A = (K*(1+R)^-1) + (K*(1+R)^-2) + (-A*(1+R)^-3) + ... + (-A*(1+R)^-N)


A = (K*(1+R)^-1) + (K*(1+R)^-2) + A*((-1*(1+R)^-3) + ... + (-1*(1+R)^-N))

A - A*((-1*(1+R)^-3) + ... + (-1*(1+R)^-N)) = (K*(1+R)^-1) + (K*(1+R)^-2)

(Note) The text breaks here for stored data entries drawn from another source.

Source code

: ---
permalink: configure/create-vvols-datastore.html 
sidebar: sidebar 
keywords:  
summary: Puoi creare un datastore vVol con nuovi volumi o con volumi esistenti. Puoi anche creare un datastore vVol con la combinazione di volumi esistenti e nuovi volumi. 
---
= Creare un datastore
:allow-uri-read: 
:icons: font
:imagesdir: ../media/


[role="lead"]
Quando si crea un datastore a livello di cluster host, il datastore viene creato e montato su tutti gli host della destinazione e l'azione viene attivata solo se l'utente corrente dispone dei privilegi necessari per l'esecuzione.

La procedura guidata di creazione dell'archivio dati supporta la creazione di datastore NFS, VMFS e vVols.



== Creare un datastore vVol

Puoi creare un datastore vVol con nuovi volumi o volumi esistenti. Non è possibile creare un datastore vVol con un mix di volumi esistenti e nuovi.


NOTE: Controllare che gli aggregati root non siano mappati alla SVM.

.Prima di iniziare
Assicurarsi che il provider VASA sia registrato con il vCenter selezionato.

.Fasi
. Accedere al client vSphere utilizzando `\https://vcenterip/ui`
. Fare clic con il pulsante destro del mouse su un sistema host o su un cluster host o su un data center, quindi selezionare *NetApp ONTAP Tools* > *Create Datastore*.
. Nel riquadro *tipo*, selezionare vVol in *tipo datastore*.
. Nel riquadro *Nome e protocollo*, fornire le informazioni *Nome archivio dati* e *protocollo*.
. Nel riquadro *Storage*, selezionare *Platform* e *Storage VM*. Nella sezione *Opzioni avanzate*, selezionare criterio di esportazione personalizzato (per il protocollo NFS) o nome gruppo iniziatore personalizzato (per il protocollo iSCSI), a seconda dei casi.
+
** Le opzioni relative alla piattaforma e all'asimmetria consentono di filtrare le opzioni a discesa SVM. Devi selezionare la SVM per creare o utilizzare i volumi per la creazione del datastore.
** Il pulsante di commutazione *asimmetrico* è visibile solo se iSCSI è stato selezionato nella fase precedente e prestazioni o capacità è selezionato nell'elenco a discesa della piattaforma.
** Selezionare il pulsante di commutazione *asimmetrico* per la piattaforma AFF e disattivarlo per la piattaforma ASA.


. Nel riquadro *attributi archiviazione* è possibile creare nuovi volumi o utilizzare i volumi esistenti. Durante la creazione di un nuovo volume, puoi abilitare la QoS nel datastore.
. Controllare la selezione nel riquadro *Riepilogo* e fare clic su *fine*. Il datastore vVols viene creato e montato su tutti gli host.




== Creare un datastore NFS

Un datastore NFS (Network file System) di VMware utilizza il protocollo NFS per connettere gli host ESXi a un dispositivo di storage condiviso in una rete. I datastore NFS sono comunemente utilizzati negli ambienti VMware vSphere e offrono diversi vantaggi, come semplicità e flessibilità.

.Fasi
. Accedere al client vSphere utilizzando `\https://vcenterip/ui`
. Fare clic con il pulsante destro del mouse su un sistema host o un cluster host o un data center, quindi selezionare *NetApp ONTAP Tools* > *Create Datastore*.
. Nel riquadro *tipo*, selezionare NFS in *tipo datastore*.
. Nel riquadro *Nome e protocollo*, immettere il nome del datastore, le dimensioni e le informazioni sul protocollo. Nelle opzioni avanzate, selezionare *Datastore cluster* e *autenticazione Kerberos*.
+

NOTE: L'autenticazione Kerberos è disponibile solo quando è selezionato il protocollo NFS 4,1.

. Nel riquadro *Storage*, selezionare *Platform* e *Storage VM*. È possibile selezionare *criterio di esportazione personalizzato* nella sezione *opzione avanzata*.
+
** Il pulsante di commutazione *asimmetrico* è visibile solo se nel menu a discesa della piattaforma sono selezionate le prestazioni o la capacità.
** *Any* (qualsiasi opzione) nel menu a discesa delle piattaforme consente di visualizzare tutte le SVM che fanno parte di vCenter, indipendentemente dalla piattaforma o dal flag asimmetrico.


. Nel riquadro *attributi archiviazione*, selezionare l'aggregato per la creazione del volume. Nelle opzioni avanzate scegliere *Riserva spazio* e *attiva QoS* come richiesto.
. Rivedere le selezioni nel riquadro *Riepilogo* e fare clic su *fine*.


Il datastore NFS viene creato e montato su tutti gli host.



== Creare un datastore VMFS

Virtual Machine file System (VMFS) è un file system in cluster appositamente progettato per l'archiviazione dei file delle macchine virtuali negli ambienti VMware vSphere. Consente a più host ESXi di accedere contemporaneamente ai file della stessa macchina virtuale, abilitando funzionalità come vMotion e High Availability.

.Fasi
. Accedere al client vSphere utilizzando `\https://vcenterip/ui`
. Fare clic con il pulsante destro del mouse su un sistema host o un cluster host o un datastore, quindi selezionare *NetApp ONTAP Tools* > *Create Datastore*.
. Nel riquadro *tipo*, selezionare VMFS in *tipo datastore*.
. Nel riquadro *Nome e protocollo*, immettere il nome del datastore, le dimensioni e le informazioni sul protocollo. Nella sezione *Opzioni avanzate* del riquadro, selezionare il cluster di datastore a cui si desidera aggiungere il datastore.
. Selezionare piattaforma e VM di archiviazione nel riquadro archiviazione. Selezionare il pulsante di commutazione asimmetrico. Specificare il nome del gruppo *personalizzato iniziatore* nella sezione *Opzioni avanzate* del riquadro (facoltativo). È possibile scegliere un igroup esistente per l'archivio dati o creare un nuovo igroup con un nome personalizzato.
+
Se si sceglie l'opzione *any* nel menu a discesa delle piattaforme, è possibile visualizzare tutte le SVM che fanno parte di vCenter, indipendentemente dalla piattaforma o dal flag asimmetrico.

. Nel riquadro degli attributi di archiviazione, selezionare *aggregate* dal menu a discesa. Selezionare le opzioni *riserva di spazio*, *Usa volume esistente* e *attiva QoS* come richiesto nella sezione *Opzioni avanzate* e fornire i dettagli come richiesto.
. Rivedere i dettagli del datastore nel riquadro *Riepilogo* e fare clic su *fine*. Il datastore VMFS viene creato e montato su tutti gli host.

A * ( 1 - ((-1*(1+R)^-3) + ... + (-1*(1+R)^-N))) = (K*(1+R)^-1) +
(K*(1+R)^-2)

A = ((K*(1+R)^-1) + (K*(1+R)^-2)) / ( 1 - ((-1*(1+R)^-3) + ... +
(-1*(1+R)^-N)))

The answer for A with your numbers is -506.206107674368, checked by
substituting back in the original. So if you know the answer is something
else, then the formula must not be given correctly.

--
Regards,
Tom Ogilvy

"Karl Thompson" wrote in message
...
Oh, sorry.

There is only one occurance of -A.

My assumption is though, that once I see how the equation is rewritten,
that
I'll be able to figure out how make the necessary modifications myself for
1) different values of N and 2) occassions when there may be more than one
occurance of -A.



"Tom Ogilvy" wrote in message
...
(-A*(1+R)^-3) + ... + (A*(1+R)^-N)

at what point in the above sequence does -A become +A

--
Regards,
Tom Ogilvy

"Karl Thompson" wrote in message
...
Once again, I need a general equation that will solve for "A". Can
someone
tell me what that would be please?


K = -1000
R = 0.0083333
N=5

A = (K*(1+R)^-1) + (K*(1+R)^-2) + (-A*(1+R)^-3) + ... + (A*(1+R)^-N)

FYI: In this case I know A equals -40,554.920

Please note (don't know if it's important) that "A" can be negated one
or
more times..

TIA